Saved data entries
***

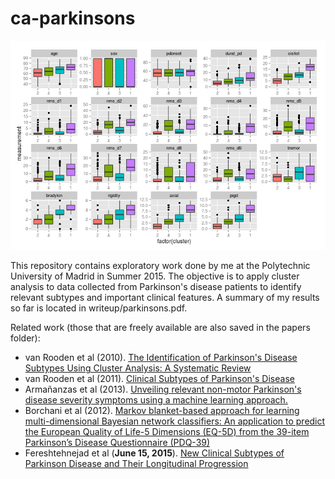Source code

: # ca-parkinsons

![PD Analysis](./analysis.png)

This repository contains exploratory work done by me at the Polytechnic
University of Madrid in Summer 2015. The objective is to apply cluster analysis
to data collected from Parkinson's disease patients to identify relevant
subtypes and important clinical features. A summary of my results so far is
located in writeup/parkinsons.pdf.

Related work (those that are freely available are also saved in the papers folder):

 - van Rooden et al (2010).
     [The Identification of Parkinson's Disease Subtypes Using Cluster
     Analysis: A Systematic Review](http://www.ncbi.nlm.nih.gov/pubmed/20535823)
 - van Rooden et al (2011). [Clinical Subtypes of Parkinson's
     Disease](http://www.ncbi.nlm.nih.gov/pubmed/21322019)
 - Armañanzas et al (2013). [Unveiling relevant non-motor Parkinson's disease
     severity symptoms using a machine learning
     approach.](http://www.ncbi.nlm.nih.gov/pubmed/23711400)
 - Borchani et al (2012). [Markov blanket-based approach for learning
     multi-dimensional Bayesian network classifiers: An application to predict
     the European Quality of Life-5 Dimensions (EQ-5D) from the 39-item
     Parkinson’s Disease Questionnaire (PDQ-39)
     ](http://www.sciencedirect.com/science/article/pii/S1532046412001074)
 - Fereshtehnejad et al (**June 15, 2015**). [New Clinical Subtypes of
     Parkinson Disease and Their Longitudinal
     Progression](http://archneur.jamanetwork.com/article.aspx?articleid=2318972)
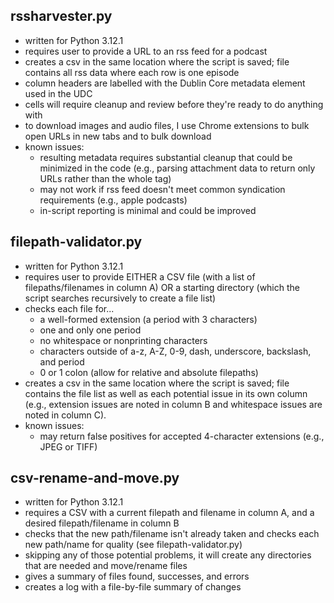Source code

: ## rssharvester.py
- written for Python 3.12.1
- requires user to provide a URL to an rss feed for a podcast
- creates a csv in the same location where the script is saved; file contains all rss data where each row is one episode
- column headers are labelled with the Dublin Core metadata element used in the UDC
- cells will require cleanup and review before they're ready to do anything with
- to download images and audio files, I use Chrome extensions to bulk open URLs in new tabs and to bulk download
- known issues:
  -  resulting metadata requires substantial cleanup that could be minimized in the code (e.g., parsing attachment data to return only URLs rather than the whole tag)
  -  may not work if rss feed doesn't meet common syndication requirements (e.g., apple podcasts)
  -  in-script reporting is minimal and could be improved

## filepath-validator.py
- written for Python 3.12.1
- requires user to provide EITHER a CSV file (with a list of filepaths/filenames in column A) OR a starting directory (which the script searches recursively to create a file list)
- checks each file for...
  -  a well-formed extension (a period with 3 characters)
  -  one and only one period
  -  no whitespace or nonprinting characters
  -  characters outside of a-z, A-Z, 0-9, dash, underscore, backslash, and period
  -  0 or 1 colon (allow for relative and absolute filepaths)
- creates a csv in the same location where the script is saved; file contains the file list as well as each potential issue in its own column (e.g., extension issues are noted in column B and whitespace issues are noted in column C).
- known issues: 
  -  may return false positives for accepted 4-character extensions (e.g., JPEG or TIFF)

## csv-rename-and-move.py
- written for Python 3.12.1
- requires a CSV with a current filepath and filename in column A, and a desired filepath/filename in column B
- checks that the new path/filename isn't already taken and checks each new path/name for quality (see filepath-validator.py)
- skipping any of those potential problems, it will create any directories that are needed and move/rename files
- gives a summary of files found, successes, and errors
- creates a log with a file-by-file summary of changes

***

> _Assigned task_
Scan the records above line by line, counting those where the word "http" appears, and give the count alone.

> _Answer_
5